## DATA SHOWN
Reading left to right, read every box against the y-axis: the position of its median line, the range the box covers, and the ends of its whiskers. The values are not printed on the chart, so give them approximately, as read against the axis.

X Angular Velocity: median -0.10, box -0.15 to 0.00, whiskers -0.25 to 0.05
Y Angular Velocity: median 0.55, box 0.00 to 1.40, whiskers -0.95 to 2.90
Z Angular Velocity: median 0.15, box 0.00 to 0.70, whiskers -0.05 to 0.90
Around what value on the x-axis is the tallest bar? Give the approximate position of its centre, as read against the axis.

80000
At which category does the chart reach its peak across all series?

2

* * *

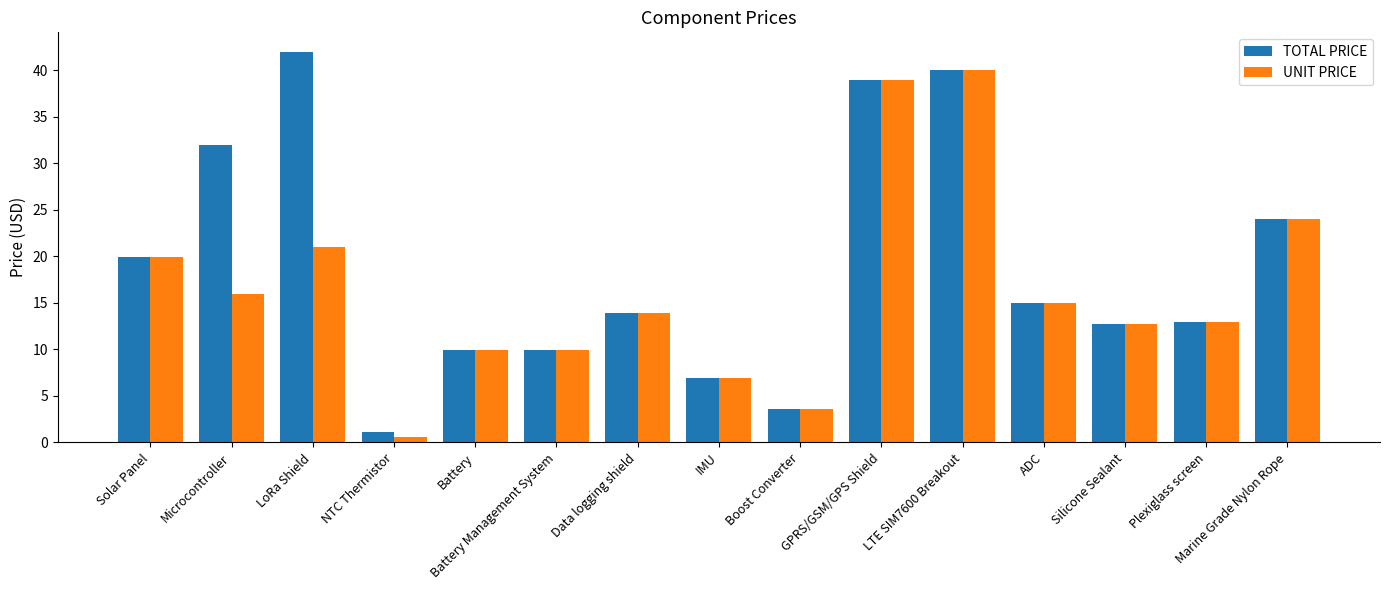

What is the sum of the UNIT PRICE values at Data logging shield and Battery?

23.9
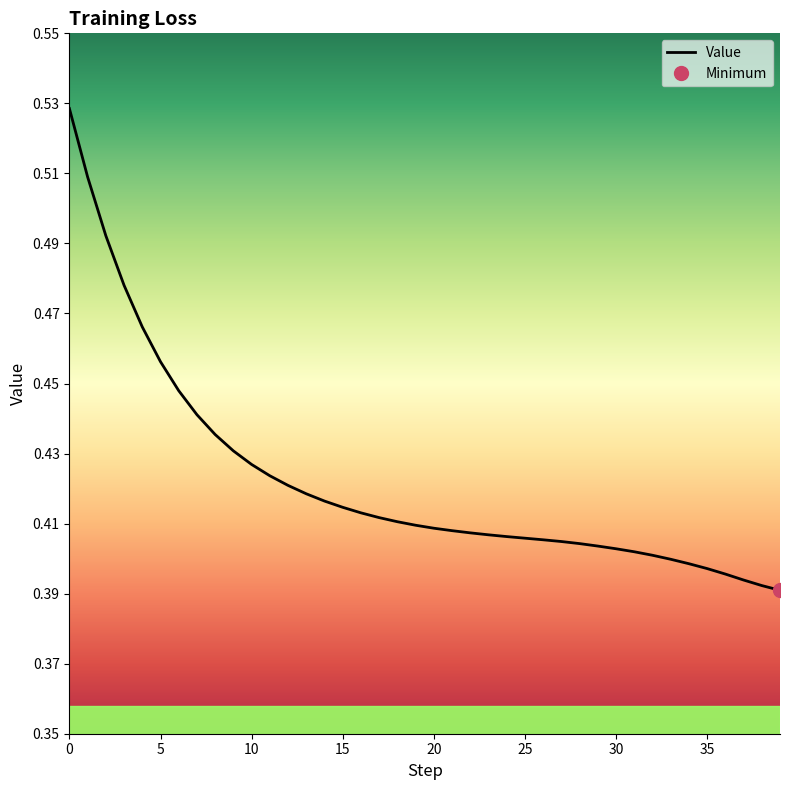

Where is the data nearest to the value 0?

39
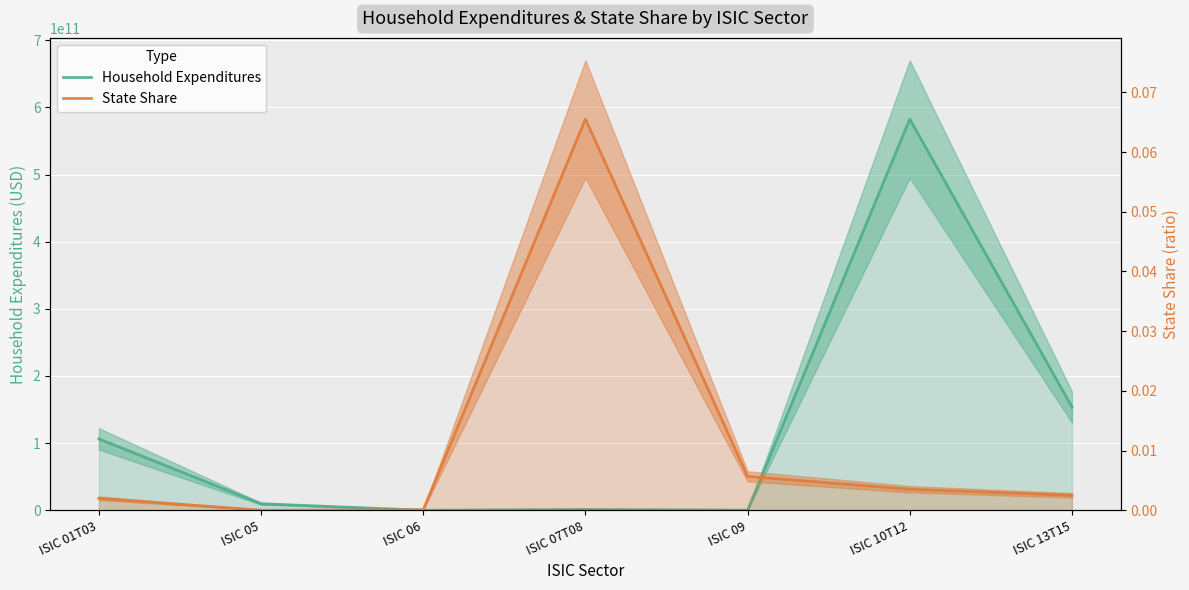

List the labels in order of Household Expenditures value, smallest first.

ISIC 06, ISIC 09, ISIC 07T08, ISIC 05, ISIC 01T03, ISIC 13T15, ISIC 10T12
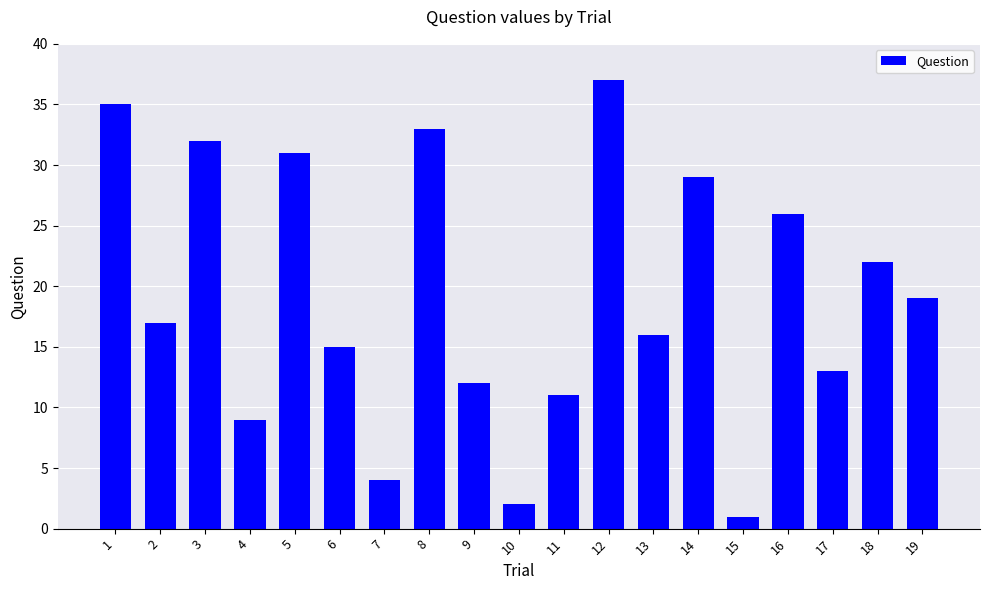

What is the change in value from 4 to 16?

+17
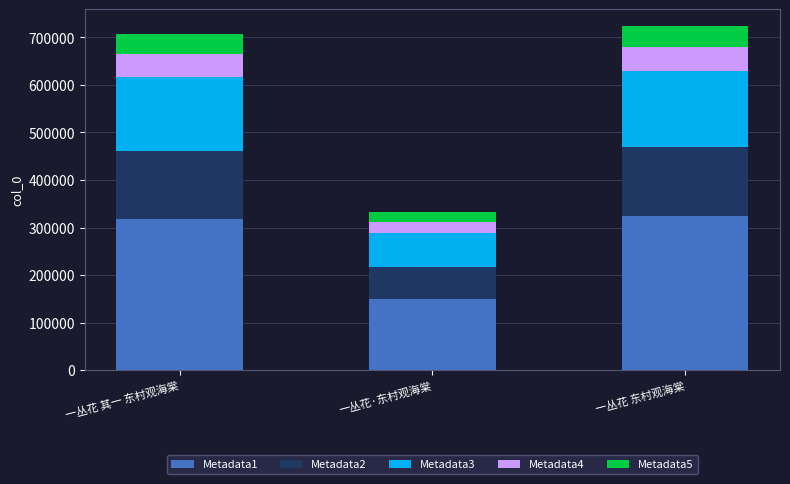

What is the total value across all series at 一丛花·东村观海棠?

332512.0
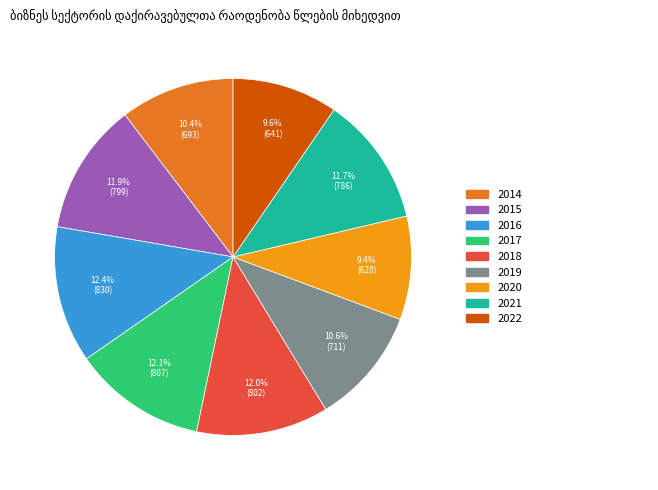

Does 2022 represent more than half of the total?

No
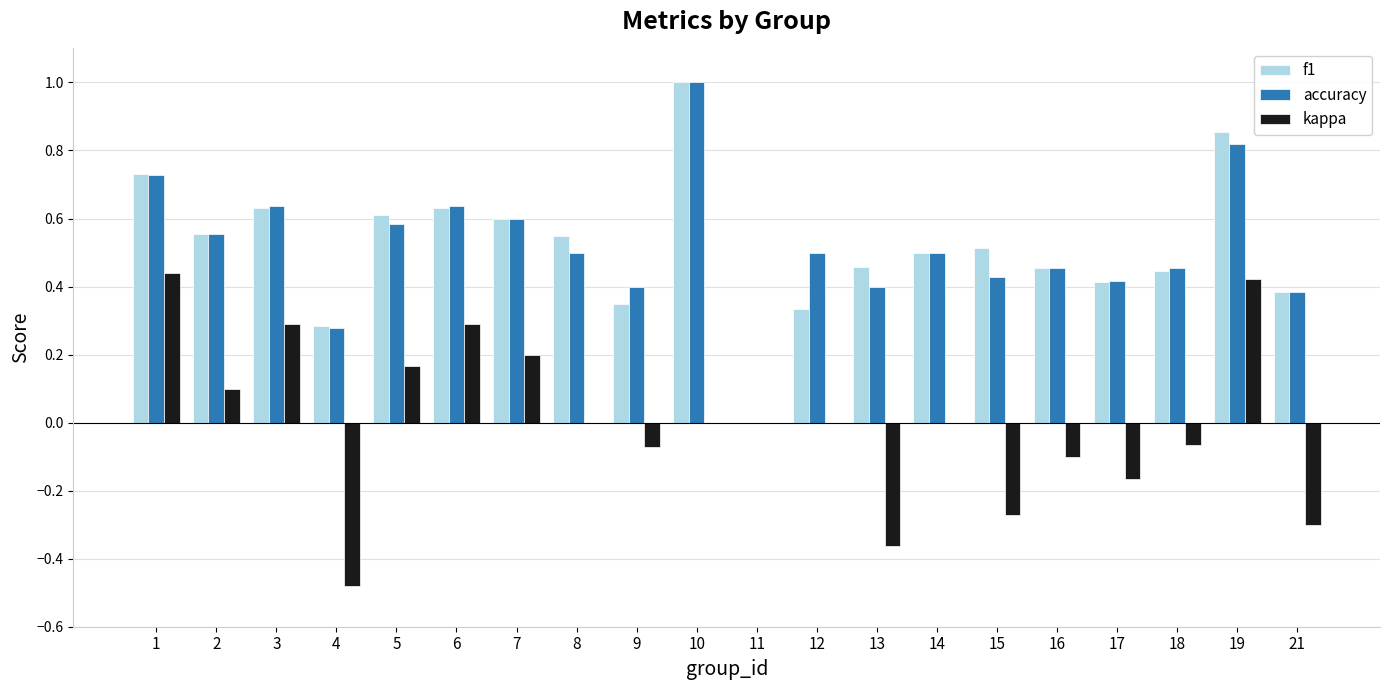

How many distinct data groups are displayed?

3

--

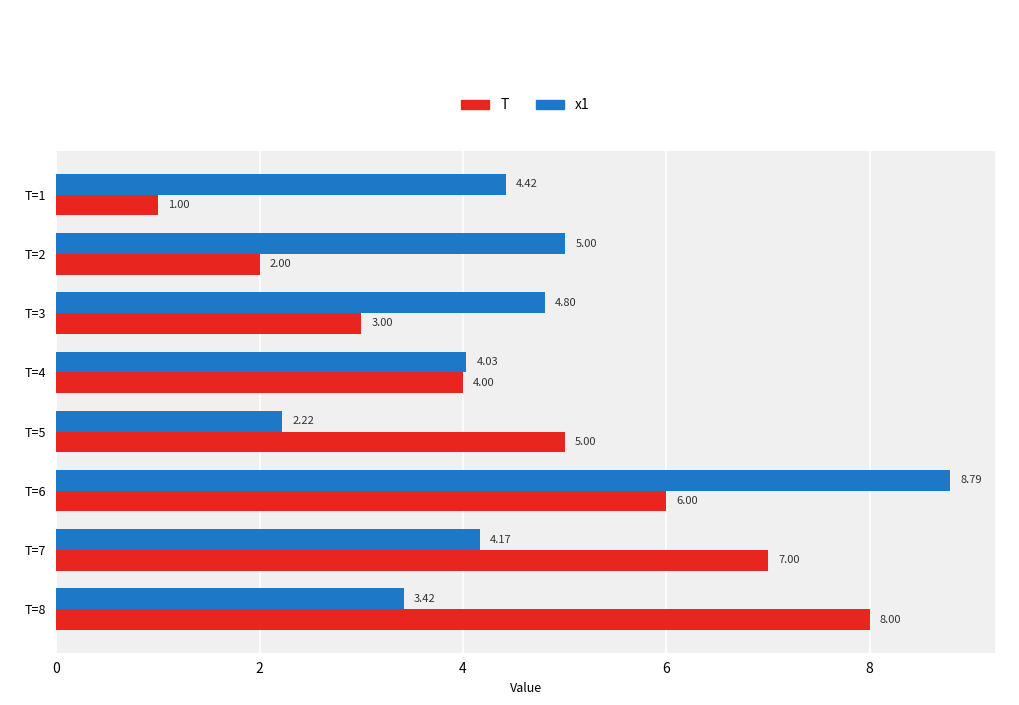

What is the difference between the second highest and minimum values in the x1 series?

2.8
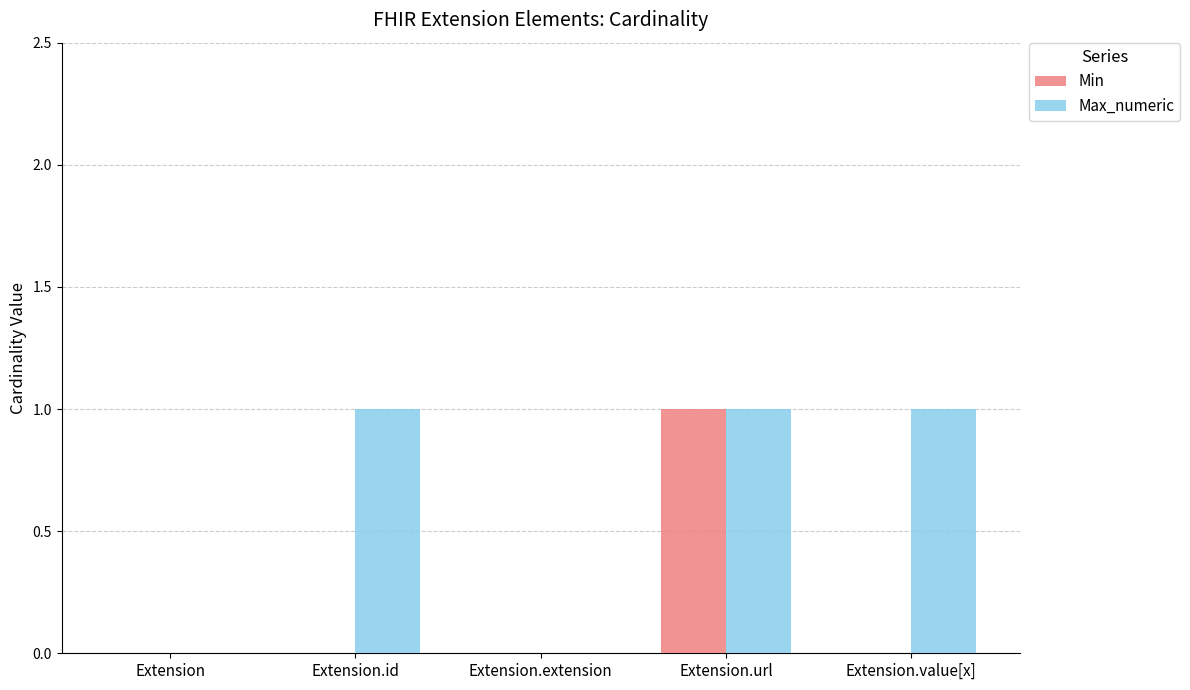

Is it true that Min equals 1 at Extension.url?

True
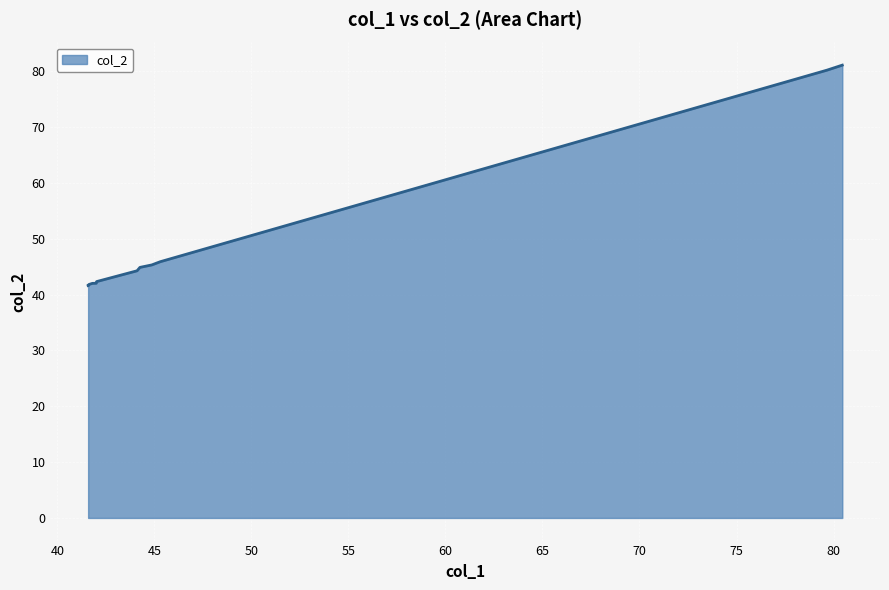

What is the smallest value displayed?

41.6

## EXERCISE DIRECTIONS
Copy out the listing lines starting at the line that contains "Reading left to" and ending after the line that contains "At which category", with no changes.

## ANSWER BOX
Reading left to right, read every box against the y-axis: the position of its median line, the range the box covers, and the ends of its whiskers. The values are not printed on the chart, so give them approximately, as read against the axis.

X Angular Velocity: median -0.10, box -0.15 to 0.00, whiskers -0.25 to 0.05
Y Angular Velocity: median 0.55, box 0.00 to 1.40, whiskers -0.95 to 2.90
Z Angular Velocity: median 0.15, box 0.00 to 0.70, whiskers -0.05 to 0.90
Around what value on the x-axis is the tallest bar? Give the approximate position of its centre, as read against the axis.

80000
At which category does the chart reach its peak across all series?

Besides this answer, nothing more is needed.